I sindacati hanno rimarcato come il personale rimasto in servizio sia sempre più intenzionato a scappare dalla sanità pubblica. «Servono investimenti che non si stanno facendo – ha detto ancora Vidotto –. Le oltre 500 assunzioni promesse non si vedono, e sempre più colleghi si dimettono per andare nel settore privato.

In questo modo non si riesce più a garantire un servizio di qualità ai pazienti».

Ecco perché Afrim Caslii del Nursind invita i vertici dell’Asufc «a incentivare chi è rimasto in azienda, utilizzando i risparmi ottenuti con i licenziamenti degli ultimi anni e con il personale mancante, per convincere le persone a restare nella sanità pubblica e a non trasferirsi in quella privata».

Difficoltà che, come ha messo in luce Giuseppe Pennino della Cisl Fp, «non riguardano soltanto l’ospedale di Udine ma tutti i presidi dell’Azienda sanitaria del Friuli centrale, da Tolmezzo a Palmanova».

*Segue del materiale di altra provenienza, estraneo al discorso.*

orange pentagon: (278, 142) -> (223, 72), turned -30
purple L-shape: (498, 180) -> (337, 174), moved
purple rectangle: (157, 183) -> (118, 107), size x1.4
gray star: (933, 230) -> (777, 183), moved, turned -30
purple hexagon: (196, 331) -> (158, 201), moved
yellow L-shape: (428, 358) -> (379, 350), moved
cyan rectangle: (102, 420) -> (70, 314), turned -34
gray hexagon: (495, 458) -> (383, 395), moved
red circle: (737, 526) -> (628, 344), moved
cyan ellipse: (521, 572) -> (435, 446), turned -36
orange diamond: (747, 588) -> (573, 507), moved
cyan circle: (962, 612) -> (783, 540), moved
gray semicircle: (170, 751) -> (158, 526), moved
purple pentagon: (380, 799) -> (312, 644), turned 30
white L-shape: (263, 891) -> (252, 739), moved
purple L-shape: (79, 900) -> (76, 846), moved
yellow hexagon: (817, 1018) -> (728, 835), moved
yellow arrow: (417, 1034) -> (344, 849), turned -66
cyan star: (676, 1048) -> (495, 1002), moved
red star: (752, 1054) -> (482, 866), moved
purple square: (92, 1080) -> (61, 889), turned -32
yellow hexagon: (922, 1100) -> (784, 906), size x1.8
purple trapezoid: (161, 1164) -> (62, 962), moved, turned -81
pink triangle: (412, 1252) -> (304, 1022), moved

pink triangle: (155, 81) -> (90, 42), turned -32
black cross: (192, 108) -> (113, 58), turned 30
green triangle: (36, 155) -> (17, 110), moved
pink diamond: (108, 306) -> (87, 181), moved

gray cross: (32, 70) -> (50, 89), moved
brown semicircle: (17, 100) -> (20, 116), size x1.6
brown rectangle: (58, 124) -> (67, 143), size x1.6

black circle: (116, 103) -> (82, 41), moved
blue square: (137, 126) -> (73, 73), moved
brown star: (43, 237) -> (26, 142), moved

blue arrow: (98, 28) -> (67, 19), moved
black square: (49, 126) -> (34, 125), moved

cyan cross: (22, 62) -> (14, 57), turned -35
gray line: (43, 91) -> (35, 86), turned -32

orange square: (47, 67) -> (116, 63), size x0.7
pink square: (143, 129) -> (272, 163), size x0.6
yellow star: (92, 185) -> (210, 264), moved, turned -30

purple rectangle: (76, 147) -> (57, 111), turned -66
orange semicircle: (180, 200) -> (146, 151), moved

«Siamo di fronte alla tempesta perfetta – ha rimarcato Pennino –, tra ferie, contagiati, personale sospeso e dimissioni, con la conseguenza che tutto il carico di lavoro viene scaricato su chi resta in servizio».

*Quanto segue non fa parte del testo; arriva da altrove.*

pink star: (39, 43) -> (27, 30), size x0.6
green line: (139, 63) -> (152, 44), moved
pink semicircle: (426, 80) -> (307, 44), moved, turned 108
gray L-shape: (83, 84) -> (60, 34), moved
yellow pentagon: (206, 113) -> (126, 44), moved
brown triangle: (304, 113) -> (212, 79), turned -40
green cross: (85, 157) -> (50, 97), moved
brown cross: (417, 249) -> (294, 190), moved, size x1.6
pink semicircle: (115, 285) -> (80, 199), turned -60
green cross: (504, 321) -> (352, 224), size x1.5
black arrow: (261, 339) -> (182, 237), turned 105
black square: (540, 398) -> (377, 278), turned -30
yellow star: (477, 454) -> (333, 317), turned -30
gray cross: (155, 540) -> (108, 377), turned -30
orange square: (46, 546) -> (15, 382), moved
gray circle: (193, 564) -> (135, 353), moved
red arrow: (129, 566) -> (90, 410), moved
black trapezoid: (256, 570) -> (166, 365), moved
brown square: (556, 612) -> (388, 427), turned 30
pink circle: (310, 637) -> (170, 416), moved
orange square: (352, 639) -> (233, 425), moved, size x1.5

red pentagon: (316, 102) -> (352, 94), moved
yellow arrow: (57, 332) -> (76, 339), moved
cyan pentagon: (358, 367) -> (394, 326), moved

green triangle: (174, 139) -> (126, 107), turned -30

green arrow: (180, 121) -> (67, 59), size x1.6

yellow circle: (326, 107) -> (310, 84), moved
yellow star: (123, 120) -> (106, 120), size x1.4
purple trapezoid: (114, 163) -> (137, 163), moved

Il confronto con l’Azienda

Le mancate risposte ottenute hanno spinto Andrea Traunero della Cgil a pretendere un confronto con i vertici dell’Azienda.

«Quello che sta avvenendo sta portando il sistema al collasso, e non si capisce dove l’Azienda voglia andare a parare.

Da un lato – ha sottolineato Traunero – sceglie la strada delle bolle, causando un incremento dei contagi, e dall’altro riapre i reparti Covid.

Serve una maggiore condivisione delle scelte, anche perché andando avanti di questo passo non potranno più essere garantiti i servizi essenziali».

Francesco Telaro della Fials si è poi detto certo che le attuali criticità «siano frutto di un’errata programmazione dei fabbisogni di personale, nonché di un’incapacità di organizzarsi dopo la prima ondata di Covid».

«In questa fase di emergenza c’è bisogno di idee chiare e di un’organizzazione coerente», ha rimarcato Telaro.

Niente sciopero

I sindacati, dunque, sono pronti a proclamare lo stato di agitazione, ma anche consapevoli di non avere al momento gli strumenti per poter indire uno sciopero.

«Il personale non c’è, e quel poco che è rimasto deve restare nei reparti. Questo, però, non vuol dire che resteremo con le mani in tasca – ha assicurato Caslii –, quindi attendiamo risposte da parte dell’Azienda, risposte che fino a oggi non sono arrivate».